─── Information provided
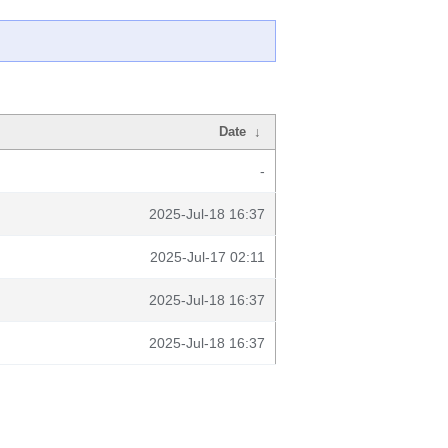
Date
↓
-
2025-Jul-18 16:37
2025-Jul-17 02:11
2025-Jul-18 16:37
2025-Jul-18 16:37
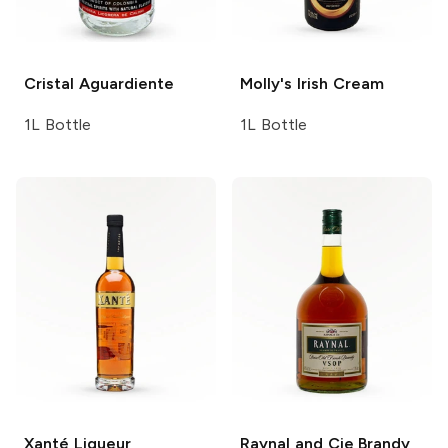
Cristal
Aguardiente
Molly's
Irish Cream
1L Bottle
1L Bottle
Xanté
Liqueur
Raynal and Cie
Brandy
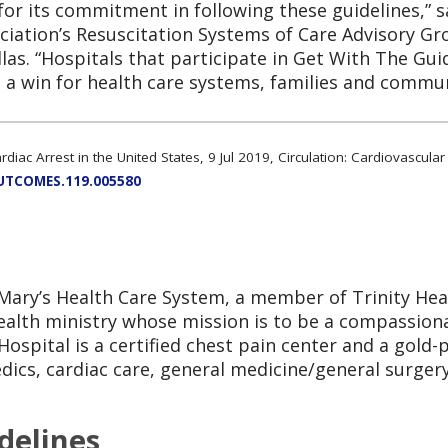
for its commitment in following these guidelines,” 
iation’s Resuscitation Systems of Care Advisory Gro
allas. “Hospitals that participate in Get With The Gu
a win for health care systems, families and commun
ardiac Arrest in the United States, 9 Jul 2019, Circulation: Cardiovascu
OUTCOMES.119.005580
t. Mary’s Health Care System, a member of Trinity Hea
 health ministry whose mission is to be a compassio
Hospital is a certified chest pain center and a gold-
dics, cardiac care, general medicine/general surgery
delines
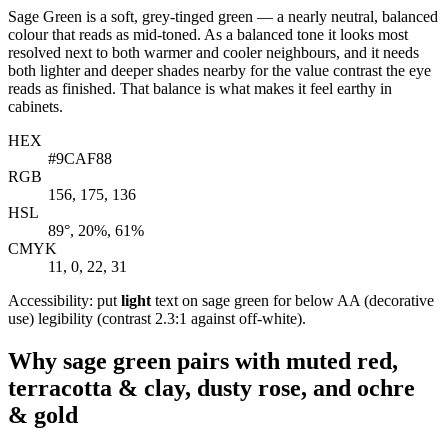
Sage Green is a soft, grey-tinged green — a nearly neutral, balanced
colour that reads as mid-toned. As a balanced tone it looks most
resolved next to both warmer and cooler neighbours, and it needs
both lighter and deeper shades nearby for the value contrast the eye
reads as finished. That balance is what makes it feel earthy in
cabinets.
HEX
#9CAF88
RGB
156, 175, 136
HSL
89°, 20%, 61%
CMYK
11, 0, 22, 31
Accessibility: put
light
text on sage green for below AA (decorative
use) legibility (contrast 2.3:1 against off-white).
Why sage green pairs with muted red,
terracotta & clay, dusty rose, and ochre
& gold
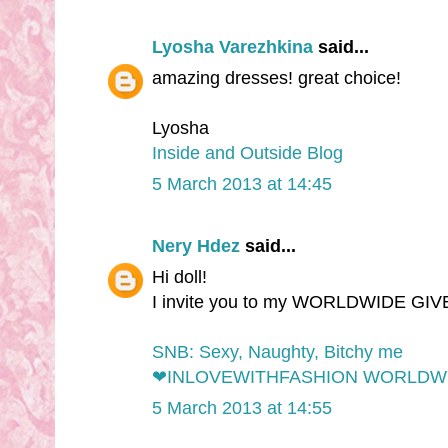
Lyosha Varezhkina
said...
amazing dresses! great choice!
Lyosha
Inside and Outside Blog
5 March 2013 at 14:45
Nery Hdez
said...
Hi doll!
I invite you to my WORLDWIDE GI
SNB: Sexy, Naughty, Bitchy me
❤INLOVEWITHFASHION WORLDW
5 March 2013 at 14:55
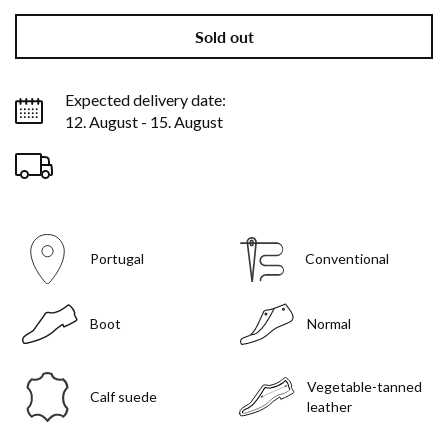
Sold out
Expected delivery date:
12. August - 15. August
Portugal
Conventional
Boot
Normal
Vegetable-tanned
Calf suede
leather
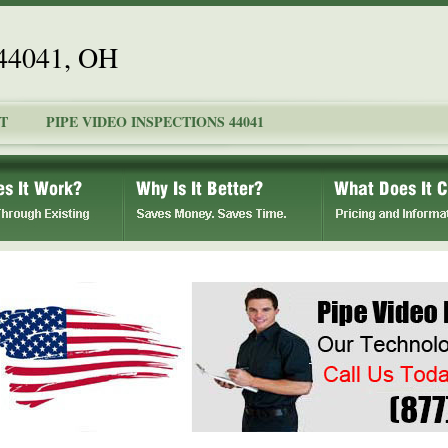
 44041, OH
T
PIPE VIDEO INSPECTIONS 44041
──────
Exercise directions -
Copy out every line in the entries above that contains the word "March".

Completed task -
5 March 2013 at 14:45
5 March 2013 at 14:55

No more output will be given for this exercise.